Celowe uprawy agrobiomasy wydają się tak czy inaczej koniecznym rozwiązaniem, a import agroodpadów chwilowym odstępstwem od logiki w myśl sprawdzonej w polskiej gospodarce metody „co nie jest zabronione…”.
Komisja Europejska jest chyba zwolenniczką takiego działania i planuje odejście od biopaliw pierwszej generacji, czyli obligatoryjnych dolewek biokomponentów do paliw transportowych. Od kilku lat mówiło się o tym, że biopaliwa powstają kosztem środowiska naturalnego i mogą przyczyniać się do pogłębienia niekorzystnych zmian klimatu na Ziemi.
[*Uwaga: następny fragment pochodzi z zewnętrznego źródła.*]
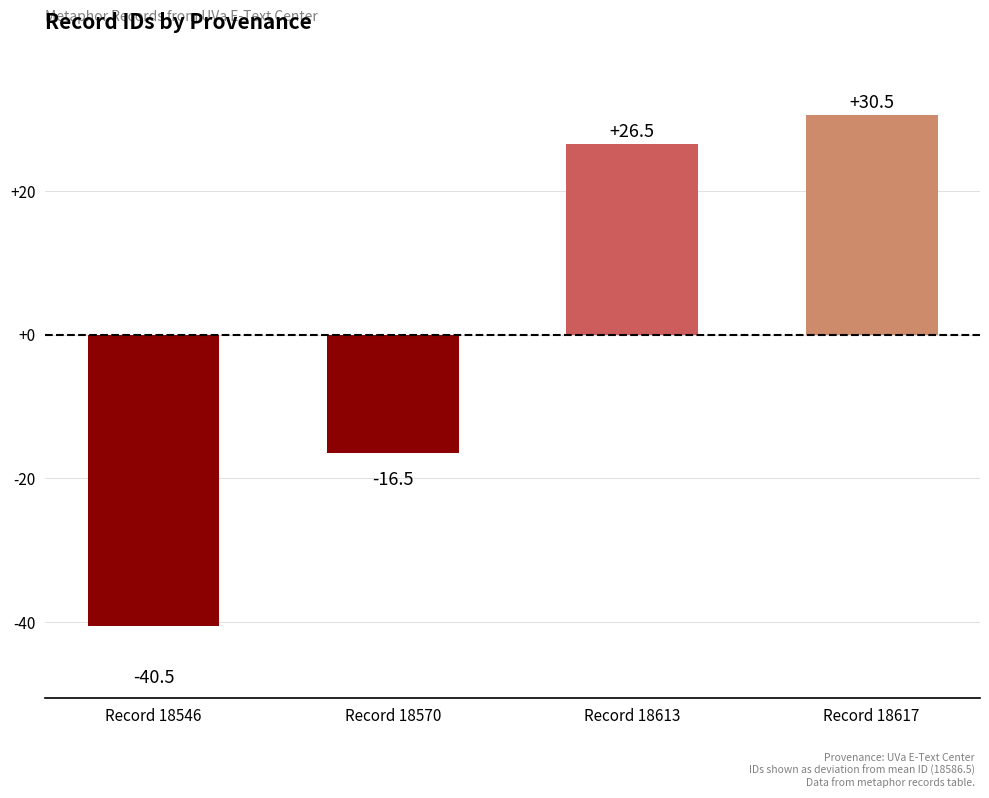

True or false: the data shows 43.0 at Record 18613.

False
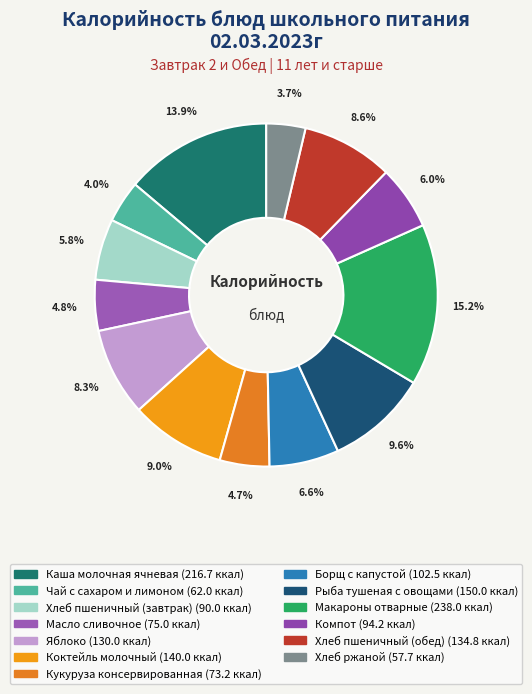

How many slices are in this pie chart?

13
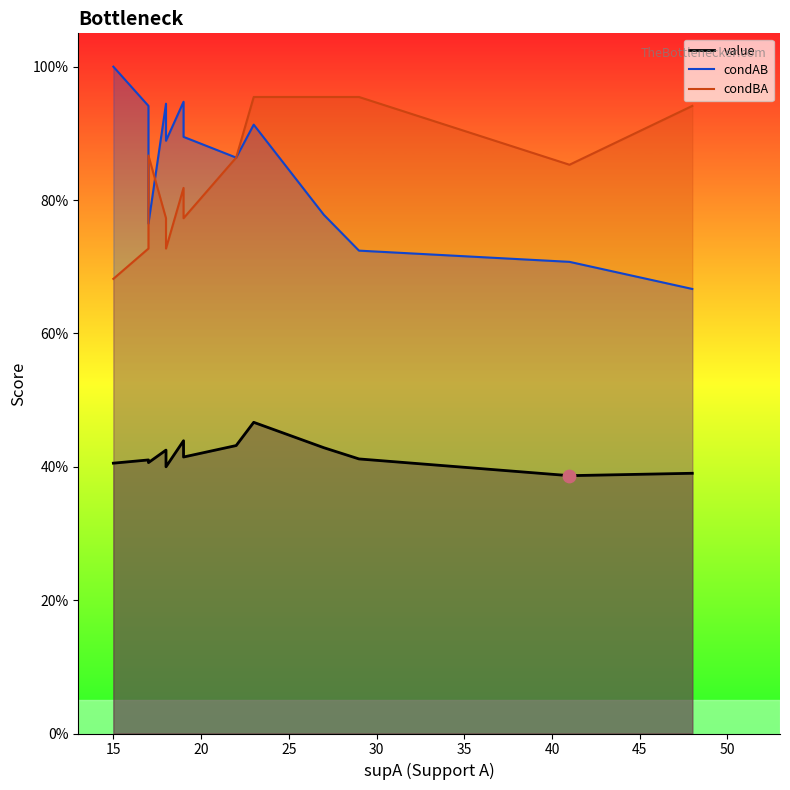

Is the value of condBA at 19 greater than the value of condAB at 3?

No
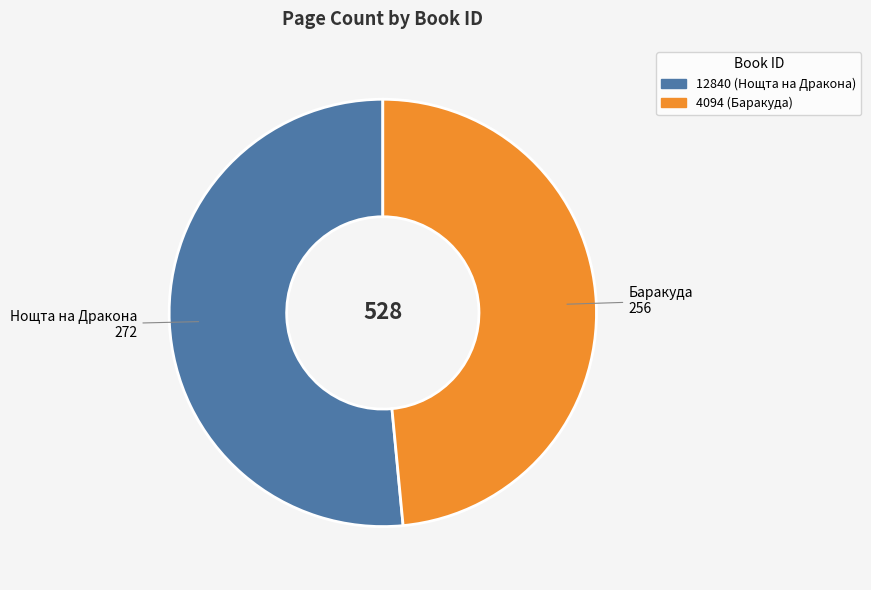

Rank the categories by value from lowest to highest.

4094, 12840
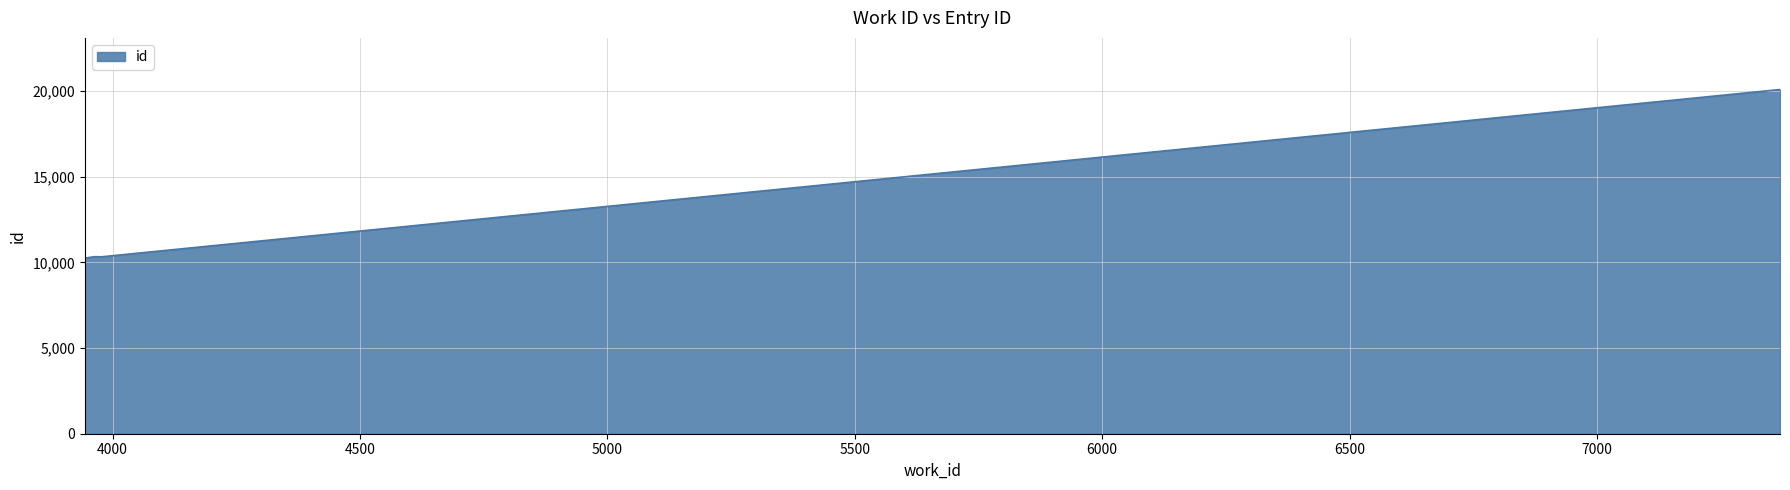

What is the sum of all values?

61216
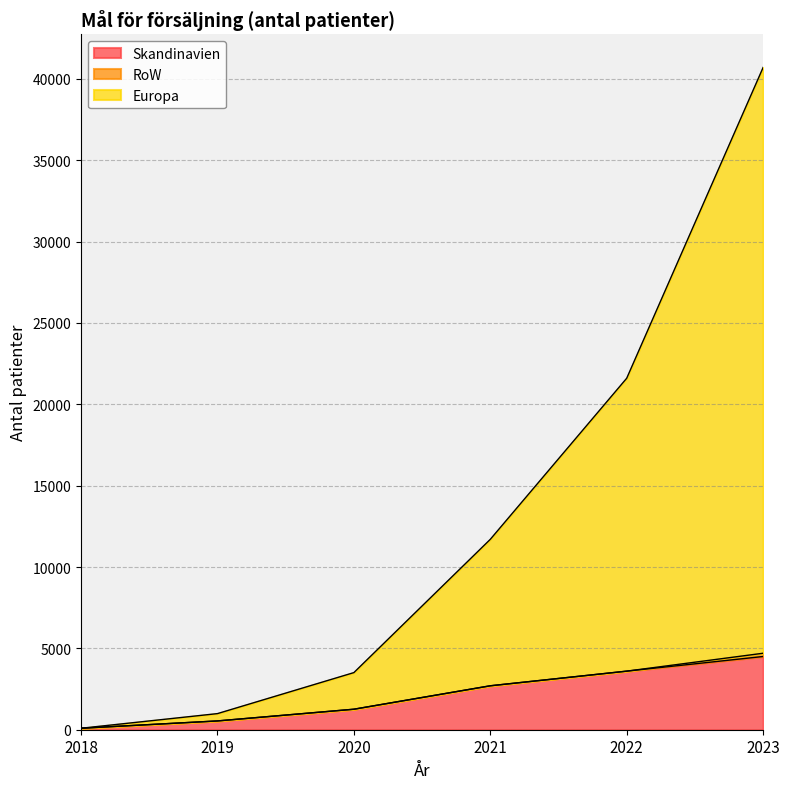

What is the average value of the Skandinavien series?

2115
Oszacowano cały łańcuch energetyczny i emisji CO2 dla biopaliw (estry rzepakowe i etanol) – wynik okazał się niekorzystny, co wreszcie skłoniło KE do reakcji. Lepiej późno niż wcale.
Pytanie brzmi, czy tak samo zostanie potraktowany import biomasy wożonej nieraz na odległość wielu tysięcy kilometrów. Wydaje się, że pięcioletni okres karencji dla technologii współspalania biomasy zawarty w projekcie ustawy o OZE pokryje się z czasem wyeliminowania jej importu przez KE. Ktoś to u nas dobrze policzył i oby tylko te pięć lat było okresem zakładania i rozwoju celowych plantacji rośli energetycznych, gdyż w przeciwnym razie wiele obecnie eksploatowanych i budowanych bloków energetycznych na 100% biomasy będzie musiało przestawić się na inne paliwo. Problem tkwi w tym, że powinny się tym zająć dwa różne ministerstwa, a przecież wiadomo: gdzie dwóch Polaków, tam trzy różne opinie.